In the beginning, Jeff  says he intended stay a few years to gain experience, then take those credentials back to the Twin Cities to be closer to his family. “But the people in Moorhead reminded me of my home town from the very beginning,” he confesses. “They became my friends and new family. Honestly, I fell in love with this community and decided to make it my home.”

Over the years, Wallin rose within the ranks to assistant and then deputy fire chief. In 2021, when former chief Rich Duysen resigned during a period of internal turmoil, he was named interim fire chief. That position was made official last January.

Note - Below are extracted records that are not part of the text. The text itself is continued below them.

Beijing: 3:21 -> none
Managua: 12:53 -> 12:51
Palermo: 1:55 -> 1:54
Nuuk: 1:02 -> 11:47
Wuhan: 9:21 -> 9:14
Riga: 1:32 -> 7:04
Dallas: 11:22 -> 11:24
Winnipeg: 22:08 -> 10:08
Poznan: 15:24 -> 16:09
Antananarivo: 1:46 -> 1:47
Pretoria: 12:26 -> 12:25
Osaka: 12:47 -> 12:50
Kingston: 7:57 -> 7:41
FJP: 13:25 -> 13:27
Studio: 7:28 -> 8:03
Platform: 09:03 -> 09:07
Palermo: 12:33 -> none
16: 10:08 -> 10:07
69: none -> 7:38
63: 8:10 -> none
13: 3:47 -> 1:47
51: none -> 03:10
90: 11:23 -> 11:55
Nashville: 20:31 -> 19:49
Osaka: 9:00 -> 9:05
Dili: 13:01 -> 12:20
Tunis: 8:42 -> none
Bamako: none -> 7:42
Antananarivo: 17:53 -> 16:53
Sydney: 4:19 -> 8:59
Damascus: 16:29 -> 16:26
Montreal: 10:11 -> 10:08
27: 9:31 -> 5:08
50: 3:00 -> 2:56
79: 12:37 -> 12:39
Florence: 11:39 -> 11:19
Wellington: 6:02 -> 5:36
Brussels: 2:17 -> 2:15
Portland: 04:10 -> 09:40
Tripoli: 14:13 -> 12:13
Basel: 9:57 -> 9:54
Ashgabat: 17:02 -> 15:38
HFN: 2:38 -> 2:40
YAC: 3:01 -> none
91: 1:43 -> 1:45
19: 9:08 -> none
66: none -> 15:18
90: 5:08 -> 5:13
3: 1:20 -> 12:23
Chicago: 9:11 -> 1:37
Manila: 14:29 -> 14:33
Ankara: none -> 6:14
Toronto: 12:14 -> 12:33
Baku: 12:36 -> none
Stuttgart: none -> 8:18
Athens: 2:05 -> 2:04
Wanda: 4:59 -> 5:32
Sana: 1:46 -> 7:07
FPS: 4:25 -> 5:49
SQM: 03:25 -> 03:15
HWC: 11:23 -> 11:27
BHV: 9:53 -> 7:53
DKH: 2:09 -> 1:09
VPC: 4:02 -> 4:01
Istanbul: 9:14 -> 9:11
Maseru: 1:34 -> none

The fire service has changed dramatically, he reflects, during his three decades in the field. One aspect that remains the same, though, is a determination to keep this community safe. “The people most at risk of dying in a fire are the very young and the very old,” he says. “They have the least ability to escape.” Alcohol use factors into many fire tragedies, he adds, as does victims’ socioeconomic status: “Often they don’t live in properties that are as fire-safe and don’t have the resources to advocate for themselves.”

Building practices have changed since he joined the fire service, he notes, prompting changes in how fire fighters approach each incident. “Fires burn hotter and faster now, due to building with more synthetic materials. That’s changed how we fight them,” he says. And it has increased the danger. In the 1970s, occupants generally had 30 minutes to escape a house fire. Now, he says, that time could be cut to as little as three and one-half minutes. That has made the early warning provided by smoke detectors essential: “That early notification is absolutely the key to saving lives.”

The pace of fires has picked up, he explains, because homes and apartments are now being built with  more lightweight materials; instead of the 2x12s of which traditional floors were built, a grid of 2x4s is now nailed together with metal plates. “Fire heats up the plates, the nails pop out, and the assemblies fail,” he suggests.

Many materials like plywood and OSB (oriented strand board) are more also more flammable than the solid wood that predated them. That means, he says, that fire can climb from the floor to the roof in as little as 10 minutes, compared with 30 minutes to an hour in the past. “We used to have more time to assess the situation when we arrived,” he says. “Now our very first priority is getting water on the fire.” Vinyl siding, too, accelerates the pace. Once ignited, the highly flammable siding gives off vapors as it races up the side of the building into the attic.

How do professional fire fighters overcome the instinctive human urge to run away from imminent danger? How do they learn, instead, to run toward it? “It’s a matter of training and education about the danger and the risks – knowing what needs to be done to stop it,” Jeff explains. “We take calculated risks in situations, yes, but when we go in, we know what needs to be done.

“Fire follows the natural laws of physics. We spend our lives preparing to stop the harm from happening.”